ЗАДАНИЕ 1
Перескажите короче абзац фрагмента о дадаизме, который начинается словами «Во-первых, дадаизм», и сохраните его главные положения.
ЗАДАНИЕ 2
Продолжите фрагмент о дадаизме, начав сразу после его последнего предложения.

═════ ФРАГМЕНТ ТЕКСТА

Исходя из этих и множества других, им подобных, определений, очертить хотя бы приблизительно круг примет, признаков, характерных черт феномена не представляется возможным. Круг в любом случае останется разомкнутым. И все же в массе игривых определений всплывают понятия, необходимые для более-менее научного описания дадаизма: Ничто, смысл и бессмыслица, абстракция, метафизика, энергия негативизма, интернациональный характер движения, магия и мистика, случайность, скепсис, пародия и т.д.

Кроме того, из этого вороха разноречивых высказываний можно вывести два важных для данной работы заключения.

Во-первых, дадаизм — «не игра в бирюльки», как выразился однажды Р. Хаусман, не лишенный смысла «детский лепет», не кратковременный и курьезный факт истории литературы (см. соответствующую статью в КЛЭ) и искусства, а нечто серьезное, заслуживающее заинтересованного и вдумчивого изучения, имеющее отношение и к философии, к теории познания, и к культурологии, и к этике и эстетике, и к истории искусства, и к актуальным социально-политическим проблемам современности.

══════════
═════ ИСХОДНЫЙ МАТЕРИАЛ

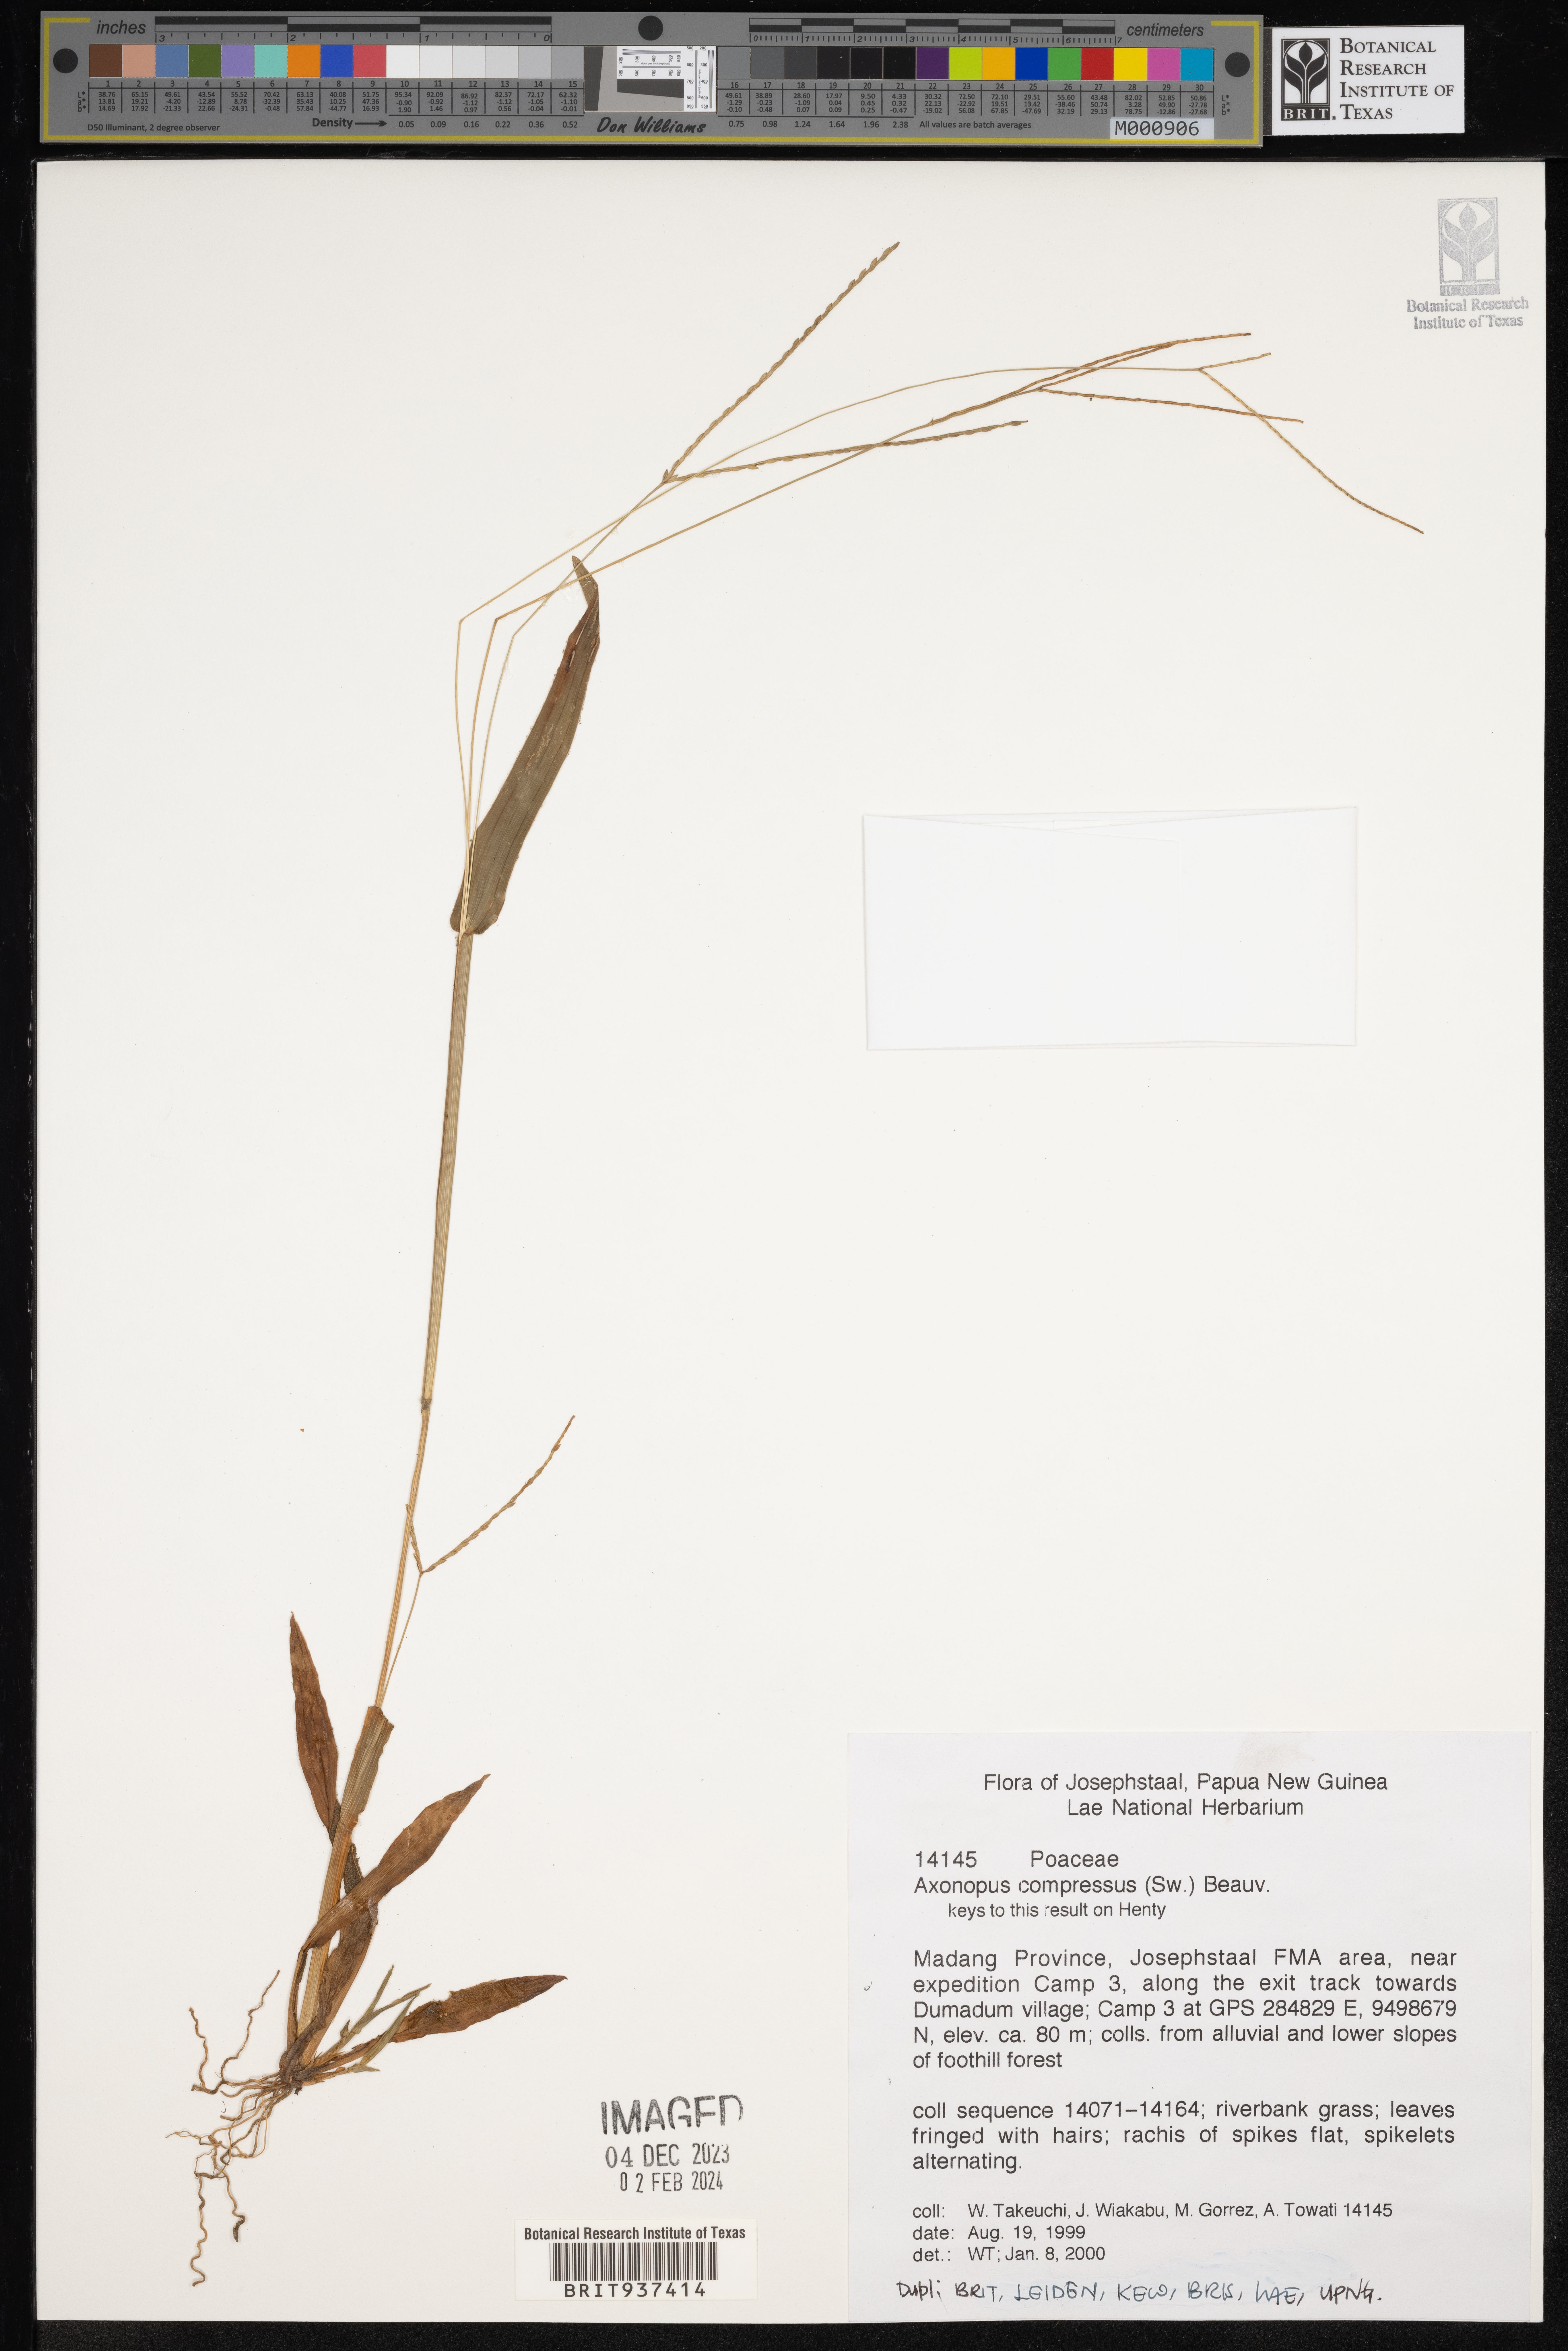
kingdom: Plantae
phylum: Tracheophyta
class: Liliopsida
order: Poales
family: Poaceae
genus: Axonopus
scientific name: Axonopus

══════════

РЕЗУЛЬТАТ 1
Дадаизм не «игра в бирюльки», как сказал Р. Хаусман. Это и не «детский лепет», и не краткий курьезный эпизод истории литературы и искусства. Это серьезное явление, достойное вдумчивого изучения. Оно связано с философией, теорией познания, культурологией, этикой и эстетикой, историей искусства, а также с актуальными социально-политическими проблемами современности.

РЕЗУЛЬТАТ 2
Во-вторых, дада и дадаизм, видимо, нуждаются в различении. Дада как «состояние духа» действительно не поддается строгому научному определению. «В конечном счете дада охватывает и противоположность того, что оно обозначает; дадаизм, таким образом, содержит в себе и анти-дадаизм»2. Если рассматривать дада как некую духовную позицию, как отношение к бытию в целом, то в таком понимании оно «не исчерпывается историческим движением дадаизма и документами его активности»3. Дада в таком толковании есть трансцендентальный энергетический принцип, присутствующий во всех проявлениях жизни, поэтому расширение этого понятия можно продолжать до бесконечности, справедливо полагает Айзенхубер. Дада всеохватно и потому неопределимо. Дадаизм же как часть исторического авангардизма имеет свои границы и характерные признаки, и именно так — в общем контексте авангардизма — следует его рассматривать.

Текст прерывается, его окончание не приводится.